#### Instructions for the task
Retype the lines below exactly, but only those from the line that has "focal_35mm: 24" through the line that has "exposure_s: 1/2747". Omit every picture.

[Recorded data]
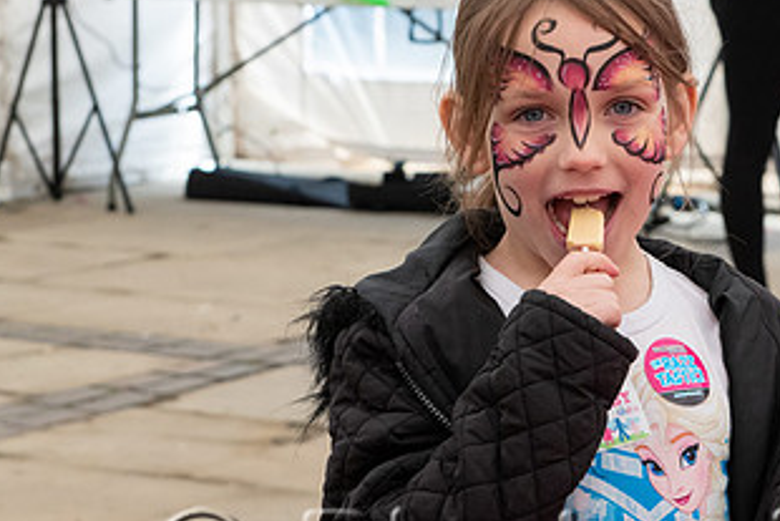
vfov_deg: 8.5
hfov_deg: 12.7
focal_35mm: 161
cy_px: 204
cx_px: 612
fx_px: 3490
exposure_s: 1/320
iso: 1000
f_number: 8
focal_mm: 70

* * *

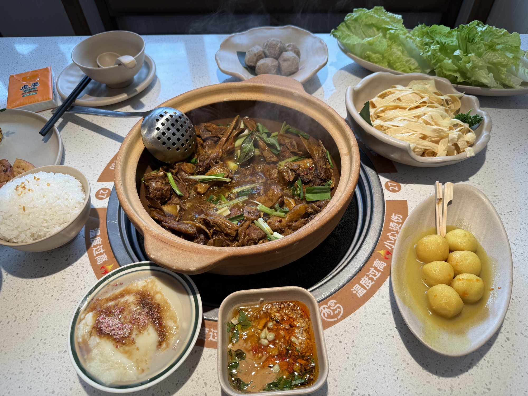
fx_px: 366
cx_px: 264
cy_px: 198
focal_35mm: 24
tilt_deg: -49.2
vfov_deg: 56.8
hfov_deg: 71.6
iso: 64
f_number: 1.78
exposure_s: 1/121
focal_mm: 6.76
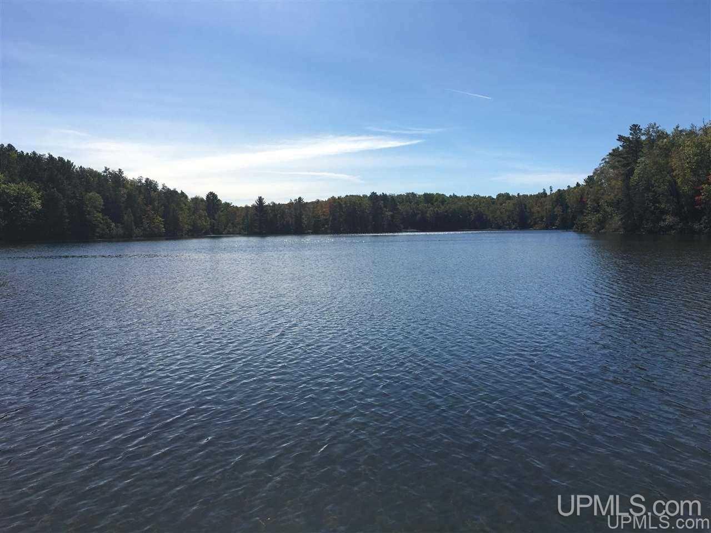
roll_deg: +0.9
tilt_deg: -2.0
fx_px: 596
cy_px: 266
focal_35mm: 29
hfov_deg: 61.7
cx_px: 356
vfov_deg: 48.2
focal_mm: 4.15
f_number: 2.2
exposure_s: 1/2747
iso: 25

#### Completed exercise
focal_35mm: 24
tilt_deg: -49.2
vfov_deg: 56.8
hfov_deg: 71.6
iso: 64
f_number: 1.78
exposure_s: 1/121
focal_mm: 6.76
roll_deg: +0.9
tilt_deg: -2.0
fx_px: 596
cy_px: 266
focal_35mm: 29
hfov_deg: 61.7
cx_px: 356
vfov_deg: 48.2
focal_mm: 4.15
f_number: 2.2
exposure_s: 1/2747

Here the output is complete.